++++ Data rows

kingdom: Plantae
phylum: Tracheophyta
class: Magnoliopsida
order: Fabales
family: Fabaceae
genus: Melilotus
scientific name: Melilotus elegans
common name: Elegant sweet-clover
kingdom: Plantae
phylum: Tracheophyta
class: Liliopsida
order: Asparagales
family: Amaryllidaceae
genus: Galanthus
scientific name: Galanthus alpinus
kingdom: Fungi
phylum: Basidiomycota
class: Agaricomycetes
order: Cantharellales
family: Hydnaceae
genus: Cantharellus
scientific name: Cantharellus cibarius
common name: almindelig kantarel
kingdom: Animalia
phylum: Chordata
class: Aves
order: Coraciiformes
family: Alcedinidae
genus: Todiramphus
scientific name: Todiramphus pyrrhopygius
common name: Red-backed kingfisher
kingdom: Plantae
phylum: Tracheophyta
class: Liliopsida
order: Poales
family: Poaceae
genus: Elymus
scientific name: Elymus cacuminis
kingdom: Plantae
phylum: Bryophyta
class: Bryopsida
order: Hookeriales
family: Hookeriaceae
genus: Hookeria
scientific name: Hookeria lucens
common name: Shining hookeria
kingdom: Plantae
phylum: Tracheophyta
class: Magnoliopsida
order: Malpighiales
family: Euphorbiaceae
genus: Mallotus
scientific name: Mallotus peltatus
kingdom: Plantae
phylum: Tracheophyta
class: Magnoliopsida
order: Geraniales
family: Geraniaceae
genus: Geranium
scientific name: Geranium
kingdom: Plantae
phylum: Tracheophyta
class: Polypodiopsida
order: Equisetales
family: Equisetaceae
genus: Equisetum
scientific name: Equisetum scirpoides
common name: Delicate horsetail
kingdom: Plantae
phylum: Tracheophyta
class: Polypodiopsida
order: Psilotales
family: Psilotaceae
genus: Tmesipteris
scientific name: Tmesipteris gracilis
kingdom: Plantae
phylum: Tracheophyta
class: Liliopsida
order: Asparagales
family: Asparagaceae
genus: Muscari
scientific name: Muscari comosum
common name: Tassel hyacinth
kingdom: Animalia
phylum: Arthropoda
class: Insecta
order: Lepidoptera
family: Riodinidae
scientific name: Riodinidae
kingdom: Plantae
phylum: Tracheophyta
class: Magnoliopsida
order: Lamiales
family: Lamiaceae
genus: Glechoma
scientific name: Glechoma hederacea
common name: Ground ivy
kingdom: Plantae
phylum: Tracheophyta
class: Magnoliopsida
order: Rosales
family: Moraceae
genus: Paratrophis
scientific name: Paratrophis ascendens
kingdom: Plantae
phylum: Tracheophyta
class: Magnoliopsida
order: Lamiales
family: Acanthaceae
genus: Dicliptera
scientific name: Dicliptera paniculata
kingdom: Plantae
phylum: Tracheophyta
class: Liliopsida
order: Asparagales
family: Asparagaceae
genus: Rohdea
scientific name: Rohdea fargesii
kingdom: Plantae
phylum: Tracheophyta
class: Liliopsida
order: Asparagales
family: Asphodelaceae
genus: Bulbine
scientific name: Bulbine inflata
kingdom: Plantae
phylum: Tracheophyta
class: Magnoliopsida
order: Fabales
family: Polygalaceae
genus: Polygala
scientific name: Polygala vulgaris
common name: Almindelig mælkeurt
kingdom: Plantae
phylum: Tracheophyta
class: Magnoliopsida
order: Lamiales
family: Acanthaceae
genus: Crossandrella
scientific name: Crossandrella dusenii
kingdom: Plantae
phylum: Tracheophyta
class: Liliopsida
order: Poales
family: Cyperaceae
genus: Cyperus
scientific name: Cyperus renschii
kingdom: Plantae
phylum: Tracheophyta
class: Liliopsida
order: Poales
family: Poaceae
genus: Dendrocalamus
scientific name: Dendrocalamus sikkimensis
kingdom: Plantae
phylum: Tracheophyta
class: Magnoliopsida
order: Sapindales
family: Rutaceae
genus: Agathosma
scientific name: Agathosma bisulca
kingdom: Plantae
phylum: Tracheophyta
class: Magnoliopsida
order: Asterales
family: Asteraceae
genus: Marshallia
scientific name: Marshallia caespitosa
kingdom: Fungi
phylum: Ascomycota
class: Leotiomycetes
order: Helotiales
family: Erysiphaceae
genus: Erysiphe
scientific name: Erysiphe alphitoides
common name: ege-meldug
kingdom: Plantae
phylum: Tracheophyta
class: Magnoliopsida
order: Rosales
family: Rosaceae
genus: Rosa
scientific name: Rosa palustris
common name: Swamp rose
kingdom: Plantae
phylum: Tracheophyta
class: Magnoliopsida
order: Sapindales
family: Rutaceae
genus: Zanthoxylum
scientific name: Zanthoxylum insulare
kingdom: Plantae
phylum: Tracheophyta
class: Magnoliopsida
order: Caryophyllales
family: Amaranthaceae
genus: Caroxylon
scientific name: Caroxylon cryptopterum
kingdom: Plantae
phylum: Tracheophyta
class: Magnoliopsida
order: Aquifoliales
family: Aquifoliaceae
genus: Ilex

++++++++

Return every line of the rows above word for word, in the same order.

▶ [Solution for this task]:
kingdom: Plantae
phylum: Tracheophyta
class: Magnoliopsida
order: Fabales
family: Fabaceae
genus: Melilotus
scientific name: Melilotus elegans
common name: Elegant sweet-clover
kingdom: Plantae
phylum: Tracheophyta
class: Liliopsida
order: Asparagales
family: Amaryllidaceae
genus: Galanthus
scientific name: Galanthus alpinus
kingdom: Fungi
phylum: Basidiomycota
class: Agaricomycetes
order: Cantharellales
family: Hydnaceae
genus: Cantharellus
scientific name: Cantharellus cibarius
common name: almindelig kantarel
kingdom: Animalia
phylum: Chordata
class: Aves
order: Coraciiformes
family: Alcedinidae
genus: Todiramphus
scientific name: Todiramphus pyrrhopygius
common name: Red-backed kingfisher
kingdom: Plantae
phylum: Tracheophyta
class: Liliopsida
order: Poales
family: Poaceae
genus: Elymus
scientific name: Elymus cacuminis
kingdom: Plantae
phylum: Bryophyta
class: Bryopsida
order: Hookeriales
family: Hookeriaceae
genus: Hookeria
scientific name: Hookeria lucens
common name: Shining hookeria
kingdom: Plantae
phylum: Tracheophyta
class: Magnoliopsida
order: Malpighiales
family: Euphorbiaceae
genus: Mallotus
scientific name: Mallotus peltatus
kingdom: Plantae
phylum: Tracheophyta
class: Magnoliopsida
order: Geraniales
family: Geraniaceae
genus: Geranium
scientific name: Geranium
kingdom: Plantae
phylum: Tracheophyta
class: Polypodiopsida
order: Equisetales
family: Equisetaceae
genus: Equisetum
scientific name: Equisetum scirpoides
common name: Delicate horsetail
kingdom: Plantae
phylum: Tracheophyta
class: Polypodiopsida
order: Psilotales
family: Psilotaceae
genus: Tmesipteris
scientific name: Tmesipteris gracilis
kingdom: Plantae
phylum: Tracheophyta
class: Liliopsida
order: Asparagales
family: Asparagaceae
genus: Muscari
scientific name: Muscari comosum
common name: Tassel hyacinth
kingdom: Animalia
phylum: Arthropoda
class: Insecta
order: Lepidoptera
family: Riodinidae
scientific name: Riodinidae
kingdom: Plantae
phylum: Tracheophyta
class: Magnoliopsida
order: Lamiales
family: Lamiaceae
genus: Glechoma
scientific name: Glechoma hederacea
common name: Ground ivy
kingdom: Plantae
phylum: Tracheophyta
class: Magnoliopsida
order: Rosales
family: Moraceae
genus: Paratrophis
scientific name: Paratrophis ascendens
kingdom: Plantae
phylum: Tracheophyta
class: Magnoliopsida
order: Lamiales
family: Acanthaceae
genus: Dicliptera
scientific name: Dicliptera paniculata
kingdom: Plantae
phylum: Tracheophyta
class: Liliopsida
order: Asparagales
family: Asparagaceae
genus: Rohdea
scientific name: Rohdea fargesii
kingdom: Plantae
phylum: Tracheophyta
class: Liliopsida
order: Asparagales
family: Asphodelaceae
genus: Bulbine
scientific name: Bulbine inflata
kingdom: Plantae
phylum: Tracheophyta
class: Magnoliopsida
order: Fabales
family: Polygalaceae
genus: Polygala
scientific name: Polygala vulgaris
common name: Almindelig mælkeurt
kingdom: Plantae
phylum: Tracheophyta
class: Magnoliopsida
order: Lamiales
family: Acanthaceae
genus: Crossandrella
scientific name: Crossandrella dusenii
kingdom: Plantae
phylum: Tracheophyta
class: Liliopsida
order: Poales
family: Cyperaceae
genus: Cyperus
scientific name: Cyperus renschii
kingdom: Plantae
phylum: Tracheophyta
class: Liliopsida
order: Poales
family: Poaceae
genus: Dendrocalamus
scientific name: Dendrocalamus sikkimensis
kingdom: Plantae
phylum: Tracheophyta
class: Magnoliopsida
order: Sapindales
family: Rutaceae
genus: Agathosma
scientific name: Agathosma bisulca
kingdom: Plantae
phylum: Tracheophyta
class: Magnoliopsida
order: Asterales
family: Asteraceae
genus: Marshallia
scientific name: Marshallia caespitosa
kingdom: Fungi
phylum: Ascomycota
class: Leotiomycetes
order: Helotiales
family: Erysiphaceae
genus: Erysiphe
scientific name: Erysiphe alphitoides
common name: ege-meldug
kingdom: Plantae
phylum: Tracheophyta
class: Magnoliopsida
order: Rosales
family: Rosaceae
genus: Rosa
scientific name: Rosa palustris
common name: Swamp rose
kingdom: Plantae
phylum: Tracheophyta
class: Magnoliopsida
order: Sapindales
family: Rutaceae
genus: Zanthoxylum
scientific name: Zanthoxylum insulare
kingdom: Plantae
phylum: Tracheophyta
class: Magnoliopsida
order: Caryophyllales
family: Amaranthaceae
genus: Caroxylon
scientific name: Caroxylon cryptopterum
kingdom: Plantae
phylum: Tracheophyta
class: Magnoliopsida
order: Aquifoliales
family: Aquifoliaceae
genus: Ilex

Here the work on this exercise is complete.